*** TEXT PROVIDED ***

Joy is a Skill, Remember to Practice It

Marie Kondo's "Life-Changing Magic of Tidying Up" invites us to ask a simple question of our possessions: "Does this spark joy?". Understanding if something sparks joy can take patience and practice - and has taken me years (so far).

. 4 min read. Mindfulness, Minimalism.

A few years ago I read Marie Kondo’s The Life-Changing Magic of Tidying Up. This book has helped countless people help simplify their lives by focusing on what brings them joy. The book has a very simple premise (paraphrased):

Only keep things in your life that spark joy.

At first glance, this simple idea made sense to me. I have many things in my life that I could give away or sell and I wouldn’t bat an eye at. Not every possession is so simple though. Inherited and sentimental items are notoriously tough for me. I have family photos from the 1800s that perhaps don’t bring me joy, but are part of my family history. Should I throw them out?

Growing Joy

For the last 10 years since my mom passed away, I’ve been asking these questions about many different things. I’ve been fortunate to have time on my side in making these decisions.

Marie Kando has her own recommended way to learn what sparks joy – by starting with the items that are the easiest to part with and tackling those first. She recommends starting with specific categories and uncluttering them as a group – clothes, books, miscellaneous and finally sentimental items. The goal in using this order is to grow your “spark joy” sense so that by the time you make it to the more difficult items you have more experience understanding if something brings you joy.

Practicing joy is different from being happy. I interpret it as making decisions you think will bring you joy then reflecting to see if your prediction was correct. For familiar behaviors – having ice cream, playing a game, watching a movie – this reflection will be less useful than when you challenge yourself with new experiences for which you’re not sure if you’ll like it. How do you know what you like until you try it?

*** End of TEXT PROVIDED ***

TASKS TO PERFORM —
(a) Decide whether each statement agrees with the essay on joy, answering yes or no and quoting the words of the essay that settle it: (i) The author owns family photos dating from the 1800s. (ii) Kondo advises beginning with sentimental items. (iii) The author treats practicing joy as the same thing as being happy.
(b) Reproduce word for word the part of the essay on joy that begins at "A few years" and stops after "throw them out?".

*** DATA SHOWN ***

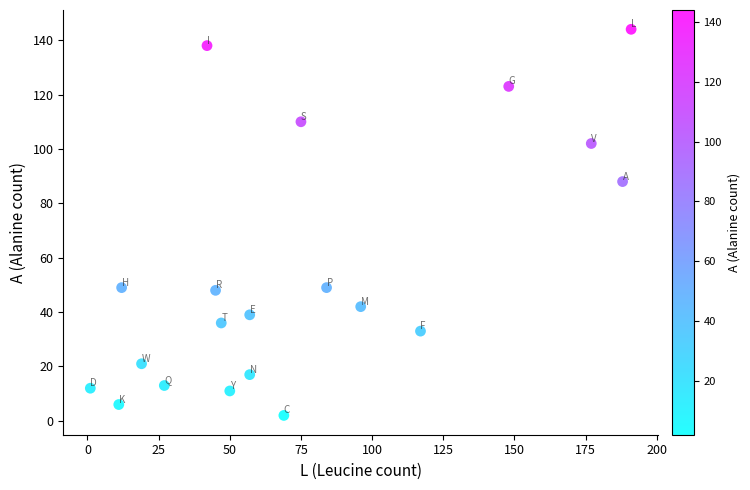

What is the range of X values (max minus min)?

190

*** End of DATA SHOWN ***

OUTPUTS FOR THE TASKS —
(a)
(i) Yes: "I have family photos from the 1800s that perhaps don’t bring me joy, but are part of my family history."
(ii) No: "clothes, books, miscellaneous and finally sentimental items"
(iii) No: "Practicing joy is different from being happy."

(b)
A few years ago I read Marie Kondo’s The Life-Changing Magic of Tidying Up. This book has helped countless people help simplify their lives by focusing on what brings them joy. The book has a very simple premise (paraphrased):

Only keep things in your life that spark joy.

At first glance, this simple idea made sense to me. I have many things in my life that I could give away or sell and I wouldn’t bat an eye at. Not every possession is so simple though. Inherited and sentimental items are notoriously tough for me. I have family photos from the 1800s that perhaps don’t bring me joy, but are part of my family history. Should I throw them out?